Medical marijuana has been legal in Illinois for more than 365 days, but the number of patients that have actually been able to get relief from the drug remains a big fat zero.
While 600 local patients have already been approved for a medical marijuana card, there's no place to actually buy the stuff. And after the state recently blew its self-imposed deadline to award business licenses to medical marijuana growers and dispensaries by the end of 2014, not a single business can even plant pot seeds.
“Illinois is the worst at anything having to do [with] medicine -- or alternative [treatment],” Claire Mooney, a 39-year-old acupuncturist in Chicago, told The Huffington Post. Mooney applied in November for a medical marijuana card, hoping to ease muscle rigidity, pain and other symptoms caused by her multiple sclerosis.
Though she's frustrated by the state's timing, she said she's also not surprised by it. “It goes on the timeline I thought it would be on, given the bureaucracy of Illinois.”
Despite the growing frustration among would-be medical marijuana patients like Mooney, it might not be time to lose heart entirely -- so says Ali Nagib, the assistant director for the Illinois arm of the National Organization for the Reform of Marijuana Laws, a nonprofit advocacy group.
“Other than the fact that for many patients, any delay is too long, it’s not an unexpected delay for people who have been following it,” Nagib said. “If you go back and listen to floor debates in 2013, they were anticipating -- even at that time -- a year of rulemaking. In that sense, it’s not unexpected [the licensing has] taken that long."
But with a gubernatorial administration hand-off less than a week away, continued delays to the business licensing could see new variables emerge in an already complex landscape.
“We don’t expect any major changes to the rules under [Rauner]," Nagib noted. "We simply don’t know how he’s going to implement this law. There are a lot of ways he could obstruct it if he chooses, and there are a lot of ways he could expedite it, too.”
Neither Quinn nor Rauner's office immediately replied when reached for comment.
Regardless of which administration issues the business licenses, Nagib said Illinois' medical marijuana patients are effectively "all dressed up, with no place to go."
Katelyn Harper, a 23-year-old Chicagoan who suffers from Crohn’s disease, told HuffPost she's not surprised by the long wait for medical marijuana access but remains hopeful that policy makers will avoid unnecessary delays.
“We are real people who have real lives, real jobs, friends, family," Harper said of her fellow patients who suffer from chronic illness. "[Medical marijuana] will not just benefit patients, it’ll benefit all of those people, too."
On the spectrum of states handling weed legislation, those like California and Colorado -- which legalized medical marijuana but have fewer regulations on the substance than Illinois does -- moved fastest from legalization to actual access, according to Nagib. At the other end of the spectrum is Massachusetts, still waiting on access to medical marijuana despite voters overwhelmingly approving it on a ballot measure more than two years ago.

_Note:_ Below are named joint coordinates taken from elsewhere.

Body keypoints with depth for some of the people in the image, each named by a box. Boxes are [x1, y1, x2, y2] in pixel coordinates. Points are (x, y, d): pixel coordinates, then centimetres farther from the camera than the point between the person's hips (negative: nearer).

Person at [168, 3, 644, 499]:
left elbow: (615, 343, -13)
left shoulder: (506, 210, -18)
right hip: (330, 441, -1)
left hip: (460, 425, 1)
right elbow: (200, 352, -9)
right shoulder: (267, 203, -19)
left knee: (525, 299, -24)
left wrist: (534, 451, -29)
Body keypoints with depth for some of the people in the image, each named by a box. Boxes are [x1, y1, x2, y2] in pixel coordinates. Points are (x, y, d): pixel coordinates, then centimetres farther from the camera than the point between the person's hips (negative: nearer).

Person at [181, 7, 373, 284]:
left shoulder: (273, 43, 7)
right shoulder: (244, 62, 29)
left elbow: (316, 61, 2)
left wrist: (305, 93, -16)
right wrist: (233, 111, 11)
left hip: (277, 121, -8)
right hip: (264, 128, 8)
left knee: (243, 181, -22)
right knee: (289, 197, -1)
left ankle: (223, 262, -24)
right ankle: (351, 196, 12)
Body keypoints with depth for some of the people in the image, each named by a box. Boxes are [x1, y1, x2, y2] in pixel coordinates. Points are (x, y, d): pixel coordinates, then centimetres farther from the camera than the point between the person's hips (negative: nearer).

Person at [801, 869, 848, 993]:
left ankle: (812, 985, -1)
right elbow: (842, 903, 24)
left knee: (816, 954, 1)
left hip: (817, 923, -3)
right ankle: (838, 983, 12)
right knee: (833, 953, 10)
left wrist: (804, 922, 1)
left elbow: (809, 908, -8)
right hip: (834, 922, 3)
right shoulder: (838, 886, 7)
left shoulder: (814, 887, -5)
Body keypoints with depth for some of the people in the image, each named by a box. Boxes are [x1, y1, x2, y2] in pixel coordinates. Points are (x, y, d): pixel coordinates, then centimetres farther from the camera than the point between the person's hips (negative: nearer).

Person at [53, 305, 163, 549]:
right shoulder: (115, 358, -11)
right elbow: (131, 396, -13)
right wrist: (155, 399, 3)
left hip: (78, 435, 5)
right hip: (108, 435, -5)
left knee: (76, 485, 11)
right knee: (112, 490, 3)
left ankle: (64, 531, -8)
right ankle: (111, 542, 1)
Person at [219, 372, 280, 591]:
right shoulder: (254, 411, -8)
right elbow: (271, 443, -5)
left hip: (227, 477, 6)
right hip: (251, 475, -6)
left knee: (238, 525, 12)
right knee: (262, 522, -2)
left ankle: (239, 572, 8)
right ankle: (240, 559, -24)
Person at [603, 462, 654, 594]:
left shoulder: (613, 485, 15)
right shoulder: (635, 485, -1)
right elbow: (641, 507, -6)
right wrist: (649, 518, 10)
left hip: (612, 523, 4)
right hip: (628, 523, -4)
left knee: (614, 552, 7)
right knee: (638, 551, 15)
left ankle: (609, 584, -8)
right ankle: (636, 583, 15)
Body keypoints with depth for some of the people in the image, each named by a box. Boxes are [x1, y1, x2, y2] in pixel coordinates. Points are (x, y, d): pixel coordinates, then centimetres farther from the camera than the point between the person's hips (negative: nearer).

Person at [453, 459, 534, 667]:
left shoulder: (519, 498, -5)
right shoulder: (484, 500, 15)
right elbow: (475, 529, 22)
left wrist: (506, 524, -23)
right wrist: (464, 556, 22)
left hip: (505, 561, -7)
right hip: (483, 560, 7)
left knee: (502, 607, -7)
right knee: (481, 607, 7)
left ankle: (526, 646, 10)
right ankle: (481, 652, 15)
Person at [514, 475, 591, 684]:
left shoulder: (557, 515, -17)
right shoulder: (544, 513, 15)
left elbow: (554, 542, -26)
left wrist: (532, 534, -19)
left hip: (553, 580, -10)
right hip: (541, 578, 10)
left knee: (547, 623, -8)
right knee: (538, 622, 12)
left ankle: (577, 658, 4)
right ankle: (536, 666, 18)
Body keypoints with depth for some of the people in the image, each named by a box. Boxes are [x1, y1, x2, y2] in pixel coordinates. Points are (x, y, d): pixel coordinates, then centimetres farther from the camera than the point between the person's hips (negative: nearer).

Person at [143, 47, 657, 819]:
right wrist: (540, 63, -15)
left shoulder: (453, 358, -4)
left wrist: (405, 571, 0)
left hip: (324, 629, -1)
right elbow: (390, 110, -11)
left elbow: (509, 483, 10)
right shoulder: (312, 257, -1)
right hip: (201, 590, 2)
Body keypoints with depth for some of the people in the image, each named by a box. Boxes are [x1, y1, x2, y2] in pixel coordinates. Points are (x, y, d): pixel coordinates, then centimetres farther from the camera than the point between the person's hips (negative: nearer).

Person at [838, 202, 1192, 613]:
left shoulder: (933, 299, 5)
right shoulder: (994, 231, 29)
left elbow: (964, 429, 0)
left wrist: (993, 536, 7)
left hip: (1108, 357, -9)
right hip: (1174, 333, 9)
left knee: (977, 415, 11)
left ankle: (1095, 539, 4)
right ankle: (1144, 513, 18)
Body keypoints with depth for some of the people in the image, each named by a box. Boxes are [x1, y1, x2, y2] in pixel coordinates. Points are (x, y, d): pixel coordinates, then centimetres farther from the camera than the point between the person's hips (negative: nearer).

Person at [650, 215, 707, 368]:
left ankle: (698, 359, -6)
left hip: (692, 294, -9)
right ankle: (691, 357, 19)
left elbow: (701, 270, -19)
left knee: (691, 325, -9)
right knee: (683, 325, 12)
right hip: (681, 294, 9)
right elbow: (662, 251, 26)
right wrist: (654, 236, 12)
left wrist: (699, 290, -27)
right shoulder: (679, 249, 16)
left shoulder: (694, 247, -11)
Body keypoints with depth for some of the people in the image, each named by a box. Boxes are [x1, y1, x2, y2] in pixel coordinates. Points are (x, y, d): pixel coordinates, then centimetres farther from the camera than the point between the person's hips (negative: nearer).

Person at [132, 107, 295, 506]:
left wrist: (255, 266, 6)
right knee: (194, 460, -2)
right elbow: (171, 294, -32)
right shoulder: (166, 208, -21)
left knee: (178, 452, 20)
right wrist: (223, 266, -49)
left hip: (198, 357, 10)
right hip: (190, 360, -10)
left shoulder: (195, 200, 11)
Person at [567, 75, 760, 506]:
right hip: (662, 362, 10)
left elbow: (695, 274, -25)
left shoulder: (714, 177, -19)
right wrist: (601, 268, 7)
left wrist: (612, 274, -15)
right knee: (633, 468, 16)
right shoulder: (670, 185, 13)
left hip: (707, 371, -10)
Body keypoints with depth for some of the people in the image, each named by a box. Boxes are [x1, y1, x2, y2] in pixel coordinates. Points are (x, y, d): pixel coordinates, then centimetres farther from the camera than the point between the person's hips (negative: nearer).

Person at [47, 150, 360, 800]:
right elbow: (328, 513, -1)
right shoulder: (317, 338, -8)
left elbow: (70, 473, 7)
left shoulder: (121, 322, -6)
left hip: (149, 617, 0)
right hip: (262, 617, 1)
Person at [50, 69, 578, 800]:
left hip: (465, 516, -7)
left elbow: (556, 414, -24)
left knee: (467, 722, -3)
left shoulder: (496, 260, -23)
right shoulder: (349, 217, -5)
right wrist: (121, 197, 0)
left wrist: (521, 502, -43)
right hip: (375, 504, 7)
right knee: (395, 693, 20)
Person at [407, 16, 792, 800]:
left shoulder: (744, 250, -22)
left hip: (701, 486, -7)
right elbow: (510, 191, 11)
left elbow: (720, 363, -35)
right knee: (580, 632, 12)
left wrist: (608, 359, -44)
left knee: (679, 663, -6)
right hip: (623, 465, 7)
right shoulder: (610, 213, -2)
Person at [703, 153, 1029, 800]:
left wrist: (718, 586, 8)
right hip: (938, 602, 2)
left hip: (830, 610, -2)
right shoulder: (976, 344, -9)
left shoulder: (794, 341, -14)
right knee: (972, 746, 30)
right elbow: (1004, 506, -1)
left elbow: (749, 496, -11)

"One criticism was that [Illinois' law] doesn’t allow for home cultivation," Nagib said. "If that provision had been in this bill, patients could have access already.”
Mooney said the dearth of licensed marijuana businesses in Illinois means patients are being denied not only access to the drug, but guidance as to which strains will best help certain conditions.
“For my multiple sclerosis, I’ve found [specific types of marijuana] very helpful,” Mooney said, noting that without licensed dispensaries, finding and using the best strain is a challenge. “I just have to scour the streets for my Maui Waui," she added, referring to the name of a strain of marijuana.
Nagib said most advocates and lawmakers are anticipating that patients will have medical marijuana access sometime between late spring and early fall of this year.